╔══

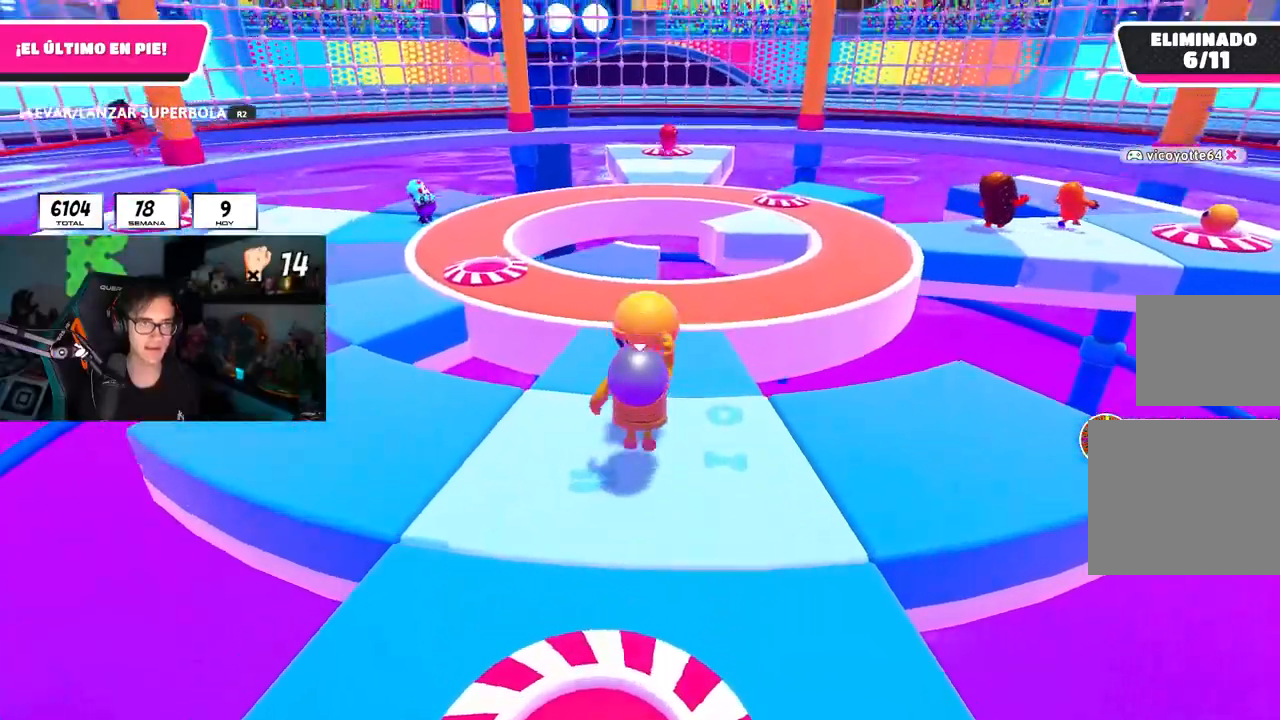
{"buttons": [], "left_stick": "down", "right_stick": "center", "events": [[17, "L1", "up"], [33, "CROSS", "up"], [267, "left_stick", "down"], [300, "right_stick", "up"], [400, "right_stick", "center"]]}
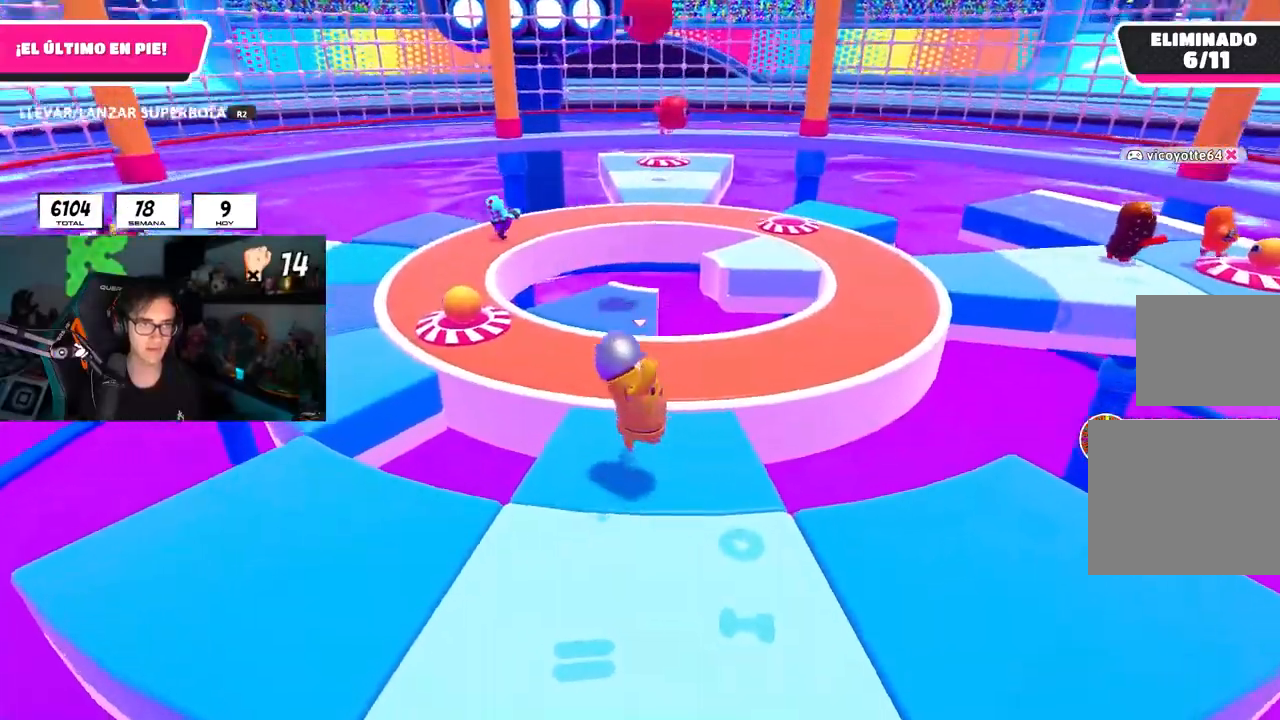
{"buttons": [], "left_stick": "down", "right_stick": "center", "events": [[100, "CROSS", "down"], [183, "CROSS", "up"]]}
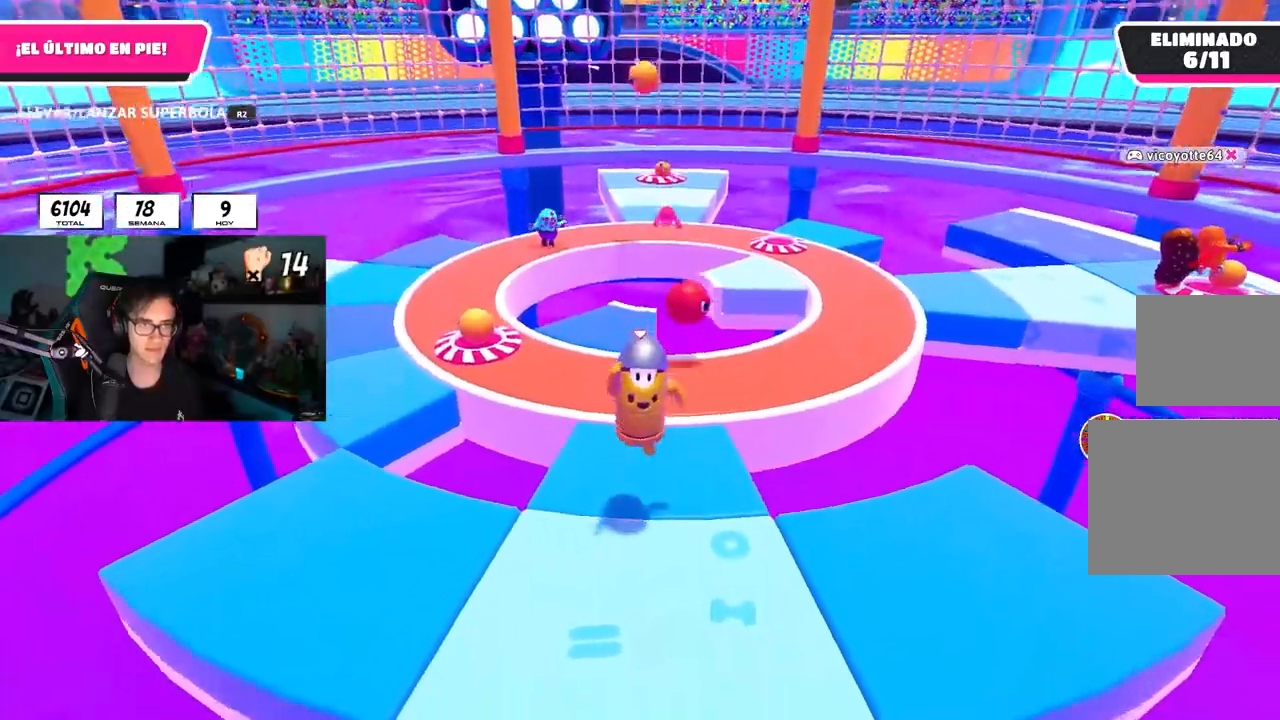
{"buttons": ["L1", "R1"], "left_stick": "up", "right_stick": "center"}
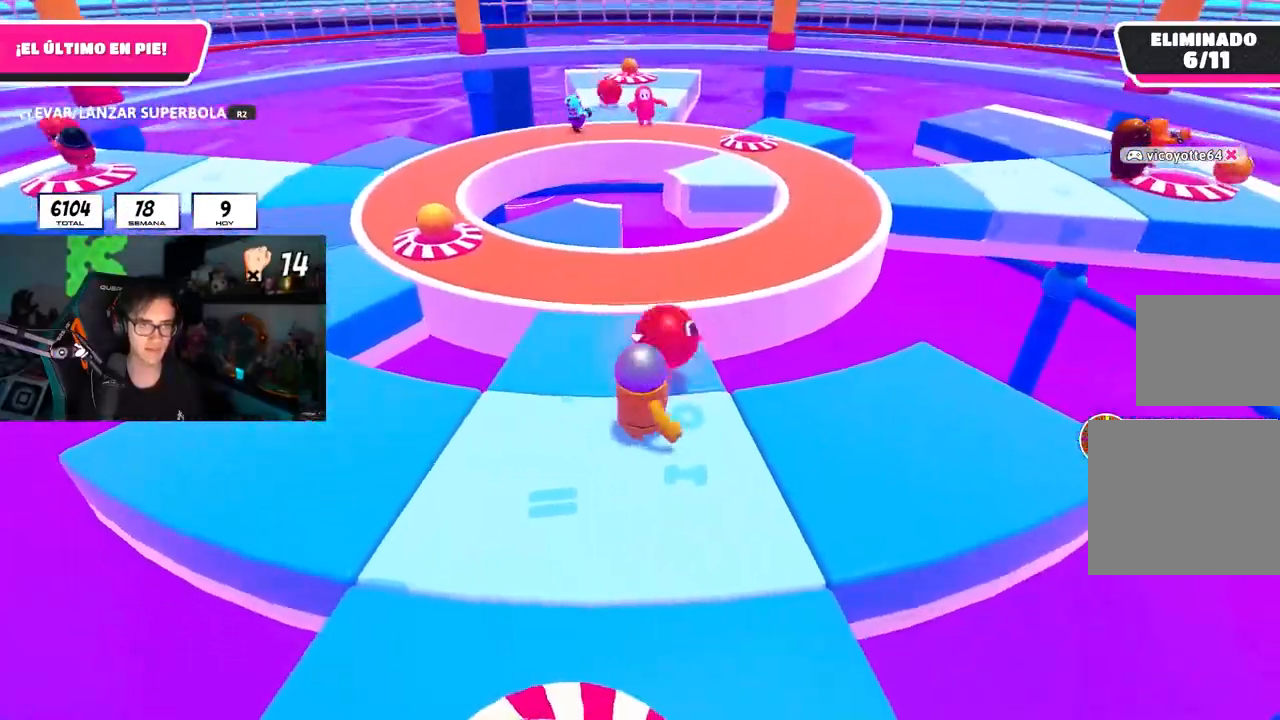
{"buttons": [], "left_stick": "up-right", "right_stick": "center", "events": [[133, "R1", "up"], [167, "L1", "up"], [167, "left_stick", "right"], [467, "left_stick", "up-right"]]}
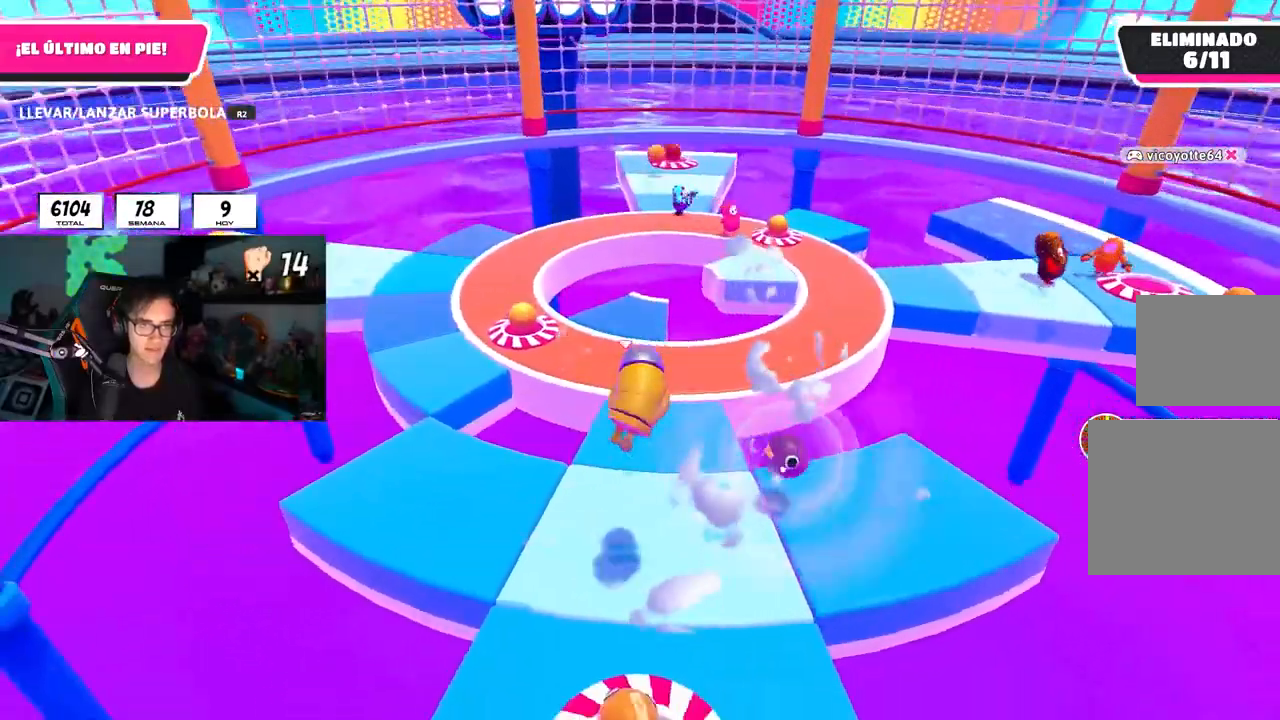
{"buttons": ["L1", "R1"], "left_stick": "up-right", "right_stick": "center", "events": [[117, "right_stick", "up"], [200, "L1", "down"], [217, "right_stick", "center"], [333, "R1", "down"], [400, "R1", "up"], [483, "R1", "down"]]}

╚══

About this task. The entries above are to be retyped exactly, with each picture left out.

Reply to the task.
{"buttons": [], "left_stick": "down", "right_stick": "center", "events": [[17, "L1", "up"], [33, "CROSS", "up"], [267, "left_stick", "down"], [300, "right_stick", "up"], [400, "right_stick", "center"]]}
{"buttons": [], "left_stick": "down", "right_stick": "center", "events": [[100, "CROSS", "down"], [183, "CROSS", "up"]]}
{"buttons": ["L1", "R1"], "left_stick": "up", "right_stick": "center"}
{"buttons": [], "left_stick": "up-right", "right_stick": "center", "events": [[133, "R1", "up"], [167, "L1", "up"], [167, "left_stick", "right"], [467, "left_stick", "up-right"]]}
{"buttons": ["L1", "R1"], "left_stick": "up-right", "right_stick": "center", "events": [[117, "right_stick", "up"], [200, "L1", "down"], [217, "right_stick", "center"], [333, "R1", "down"], [400, "R1", "up"], [483, "R1", "down"]]}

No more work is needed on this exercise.